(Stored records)

------------------------------

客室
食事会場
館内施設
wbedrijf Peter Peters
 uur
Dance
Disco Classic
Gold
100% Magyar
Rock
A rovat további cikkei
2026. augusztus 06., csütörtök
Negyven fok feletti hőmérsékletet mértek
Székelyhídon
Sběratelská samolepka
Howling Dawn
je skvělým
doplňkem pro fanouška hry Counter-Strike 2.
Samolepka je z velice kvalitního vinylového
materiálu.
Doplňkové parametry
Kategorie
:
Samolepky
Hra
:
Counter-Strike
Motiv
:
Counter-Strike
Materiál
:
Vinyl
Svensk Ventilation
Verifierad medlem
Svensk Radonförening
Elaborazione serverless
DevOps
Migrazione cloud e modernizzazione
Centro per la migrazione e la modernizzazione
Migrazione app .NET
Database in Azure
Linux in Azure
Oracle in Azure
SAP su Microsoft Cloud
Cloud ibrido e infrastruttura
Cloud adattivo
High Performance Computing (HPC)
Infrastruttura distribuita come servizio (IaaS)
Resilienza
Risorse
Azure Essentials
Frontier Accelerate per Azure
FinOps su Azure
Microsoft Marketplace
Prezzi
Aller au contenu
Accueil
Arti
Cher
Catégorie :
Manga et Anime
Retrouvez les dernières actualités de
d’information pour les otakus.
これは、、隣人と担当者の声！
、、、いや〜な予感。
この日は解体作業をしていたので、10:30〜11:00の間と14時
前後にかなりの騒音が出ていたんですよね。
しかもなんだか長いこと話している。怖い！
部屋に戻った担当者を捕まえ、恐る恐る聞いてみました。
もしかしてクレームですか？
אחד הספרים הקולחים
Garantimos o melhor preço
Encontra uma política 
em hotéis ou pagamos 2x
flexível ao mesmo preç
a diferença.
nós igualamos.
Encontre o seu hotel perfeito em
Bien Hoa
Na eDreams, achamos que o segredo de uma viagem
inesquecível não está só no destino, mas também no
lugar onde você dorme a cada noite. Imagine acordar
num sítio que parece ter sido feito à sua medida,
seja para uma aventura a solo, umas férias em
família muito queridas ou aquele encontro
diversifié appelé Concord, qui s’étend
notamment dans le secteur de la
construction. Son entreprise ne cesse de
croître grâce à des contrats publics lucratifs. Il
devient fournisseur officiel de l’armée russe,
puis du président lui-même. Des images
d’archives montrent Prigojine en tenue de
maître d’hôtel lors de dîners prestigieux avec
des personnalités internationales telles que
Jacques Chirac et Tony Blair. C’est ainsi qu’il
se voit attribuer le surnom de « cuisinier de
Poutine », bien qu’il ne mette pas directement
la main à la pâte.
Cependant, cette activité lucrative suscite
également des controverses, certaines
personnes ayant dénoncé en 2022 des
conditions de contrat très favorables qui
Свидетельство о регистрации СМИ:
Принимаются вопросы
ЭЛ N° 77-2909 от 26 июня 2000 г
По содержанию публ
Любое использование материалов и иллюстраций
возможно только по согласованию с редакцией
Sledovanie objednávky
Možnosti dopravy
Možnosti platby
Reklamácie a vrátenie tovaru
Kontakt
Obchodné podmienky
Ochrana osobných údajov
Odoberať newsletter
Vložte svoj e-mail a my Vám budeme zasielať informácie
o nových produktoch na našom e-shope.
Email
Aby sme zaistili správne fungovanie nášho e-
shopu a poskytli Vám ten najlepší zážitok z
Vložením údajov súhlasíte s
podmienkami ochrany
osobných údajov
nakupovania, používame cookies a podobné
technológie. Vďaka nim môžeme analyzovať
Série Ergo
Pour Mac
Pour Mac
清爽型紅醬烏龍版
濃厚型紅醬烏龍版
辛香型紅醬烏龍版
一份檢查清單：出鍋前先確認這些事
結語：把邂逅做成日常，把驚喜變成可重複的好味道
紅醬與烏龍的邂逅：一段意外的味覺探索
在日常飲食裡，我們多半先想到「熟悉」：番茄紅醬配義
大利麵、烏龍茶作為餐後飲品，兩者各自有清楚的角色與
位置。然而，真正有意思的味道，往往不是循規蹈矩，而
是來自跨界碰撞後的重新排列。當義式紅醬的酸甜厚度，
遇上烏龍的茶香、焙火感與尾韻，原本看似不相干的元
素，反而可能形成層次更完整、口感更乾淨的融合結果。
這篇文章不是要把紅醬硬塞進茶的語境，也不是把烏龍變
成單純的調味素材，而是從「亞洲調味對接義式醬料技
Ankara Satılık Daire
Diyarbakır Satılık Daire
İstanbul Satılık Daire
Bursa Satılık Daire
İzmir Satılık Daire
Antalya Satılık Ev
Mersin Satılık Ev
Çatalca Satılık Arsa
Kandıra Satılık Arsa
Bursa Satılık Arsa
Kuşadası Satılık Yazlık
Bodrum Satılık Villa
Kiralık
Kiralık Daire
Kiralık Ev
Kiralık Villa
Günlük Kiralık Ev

------------------------------

## REQUIRED ACTION:
In the data above, start at the line that has "Svensk Radonförening", stop after the line that has "Manga et Anime", and print every line in between exactly as it stands.

## TASK OUTPUT:
Svensk Radonförening
Elaborazione serverless
DevOps
Migrazione cloud e modernizzazione
Centro per la migrazione e la modernizzazione
Migrazione app .NET
Database in Azure
Linux in Azure
Oracle in Azure
SAP su Microsoft Cloud
Cloud ibrido e infrastruttura
Cloud adattivo
High Performance Computing (HPC)
Infrastruttura distribuita come servizio (IaaS)
Resilienza
Risorse
Azure Essentials
Frontier Accelerate per Azure
FinOps su Azure
Microsoft Marketplace
Prezzi
Aller au contenu
Accueil
Arti
Cher
Catégorie :
Manga et Anime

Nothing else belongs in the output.